• Quoted passage
--- START ---
Reason
and
Revelation
Timothy H. Wilson
Timothy H. Wilson
Shortly after Pascal’s death, a servant accidentally found a small folded note in the lining of one of his jackets. This note, or “Memorial”, attests to a decisive moment of revelation he experienced on November 23, 1654.
It was evidently a moment he wanted to have close to him for the rest of his life as he had the note re-sewn into successive jackets between the 1654 moment of revelation and his eventual death in 1662.
Fire
God of Abraham, God of Isaac, God of Jacob, not of the philosophers and savants
(see http://inters.org/faith-reason-pascal-memorial)
The Memorial refers to the two foundational pillars of the West: Greek philosophy and Hebrew religion. Phillip Cary has compared the Western tradition to a body: the two legs of this body being the Greek and Hebrew traditions, the mid-section being the Middle Ages; the arms being the Renaissance and Reformation and the head being the Enlightenment. The two legs of this Western body, the Greek and Hebrew traditions, are marked by their emphases: the Greek tradition is marked by an emphasis on REASON; the Hebrew tradition is marked by an emphasis on REVELATION.
--- END ---
• Supplied data
--- START ---
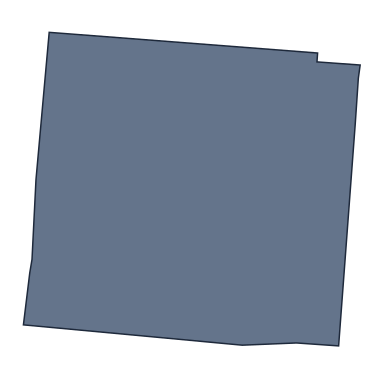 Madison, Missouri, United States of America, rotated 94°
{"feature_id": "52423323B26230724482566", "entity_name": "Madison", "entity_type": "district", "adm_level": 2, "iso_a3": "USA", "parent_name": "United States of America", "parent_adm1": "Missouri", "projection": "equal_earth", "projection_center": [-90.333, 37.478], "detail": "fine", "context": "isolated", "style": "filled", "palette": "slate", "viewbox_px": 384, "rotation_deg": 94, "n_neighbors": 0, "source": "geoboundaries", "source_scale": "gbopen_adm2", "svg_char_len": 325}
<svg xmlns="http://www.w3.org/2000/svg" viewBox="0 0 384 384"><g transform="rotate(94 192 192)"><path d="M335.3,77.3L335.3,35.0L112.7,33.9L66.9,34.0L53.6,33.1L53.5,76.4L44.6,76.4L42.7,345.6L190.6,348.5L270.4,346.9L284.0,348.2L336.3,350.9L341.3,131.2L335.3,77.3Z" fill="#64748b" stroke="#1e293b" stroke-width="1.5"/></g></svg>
--- END ---
• Stated problem
Could you restate the passage on Pascal's Memorial, starting at "It was evidently" and ending at "death in 1662.", swapping "jackets" for "coats"?

• Correct response
It was evidently a moment he wanted to have close to him for the rest of his life as he had the note re-sewn into successive coats between the 1654 moment of revelation and his eventual death in 1662.